From Anton Chekhov’s inimitable Uncle Vanya:
VOITSKI [to Astrov]: you must let me go on burning firewood in my stoves and building my sheds of planks.”
ASTROV: You can burn peat in your stoves and build your sheds of stone. Oh, I don’t object, of course, to cutting wood from necessity, but why destroy the forests? The woods of Russia are trembling under the blows of the axe. Millions of trees have perished. The homes of wild animals and birds have been desolated; the rivers are shrinking, and many beautiful landscapes are gone forever. And why?
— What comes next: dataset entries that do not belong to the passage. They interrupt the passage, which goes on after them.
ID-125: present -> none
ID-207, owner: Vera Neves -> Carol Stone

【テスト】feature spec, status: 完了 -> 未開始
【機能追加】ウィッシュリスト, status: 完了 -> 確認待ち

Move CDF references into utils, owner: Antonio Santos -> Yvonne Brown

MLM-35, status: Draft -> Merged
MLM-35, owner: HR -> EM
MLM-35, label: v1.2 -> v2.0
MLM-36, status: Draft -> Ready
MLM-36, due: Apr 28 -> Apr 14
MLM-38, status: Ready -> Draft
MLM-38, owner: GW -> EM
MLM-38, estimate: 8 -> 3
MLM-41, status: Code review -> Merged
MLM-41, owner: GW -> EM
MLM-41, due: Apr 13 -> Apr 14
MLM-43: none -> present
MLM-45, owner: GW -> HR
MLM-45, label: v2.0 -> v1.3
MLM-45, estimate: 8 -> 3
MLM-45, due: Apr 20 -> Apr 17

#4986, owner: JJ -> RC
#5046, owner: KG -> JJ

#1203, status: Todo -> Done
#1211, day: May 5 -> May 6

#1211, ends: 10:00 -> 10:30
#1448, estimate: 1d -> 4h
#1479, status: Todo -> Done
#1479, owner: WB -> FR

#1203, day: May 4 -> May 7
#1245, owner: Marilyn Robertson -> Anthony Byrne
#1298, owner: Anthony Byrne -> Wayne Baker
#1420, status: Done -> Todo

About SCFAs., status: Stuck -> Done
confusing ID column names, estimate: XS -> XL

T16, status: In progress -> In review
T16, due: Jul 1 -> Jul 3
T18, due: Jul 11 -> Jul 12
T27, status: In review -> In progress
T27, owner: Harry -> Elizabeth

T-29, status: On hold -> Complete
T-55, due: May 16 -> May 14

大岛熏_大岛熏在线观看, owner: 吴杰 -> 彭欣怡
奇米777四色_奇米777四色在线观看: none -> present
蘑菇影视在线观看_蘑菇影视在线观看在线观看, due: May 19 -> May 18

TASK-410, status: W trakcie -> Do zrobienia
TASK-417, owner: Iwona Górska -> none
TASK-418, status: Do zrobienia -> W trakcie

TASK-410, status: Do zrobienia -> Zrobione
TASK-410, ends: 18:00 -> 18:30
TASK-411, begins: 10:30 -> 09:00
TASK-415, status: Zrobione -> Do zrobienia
Because men are too lazy and stupid to stoop down and pick up their fuel from the ground … Who but a stupid barbarian could burn so much beauty in his stove and destroy that which he cannot make? Man is endowed with reason and the power to create, so that he may increase that which has been given him, but until now he has not created, but demolished. The forests are disappearing, the rivers are running dry, the game is exterminated, the climate is spoiled, and the earth becomes poorer and uglier every day … when I pass peasant forests that I have preserved from the axe, or hear the rustling of the young plantations set out with my own hands, I feel as if I had had some small share in improving the climate, and that if mankind is happy a thousands years from now I will have been a little bit responsible for their happiness.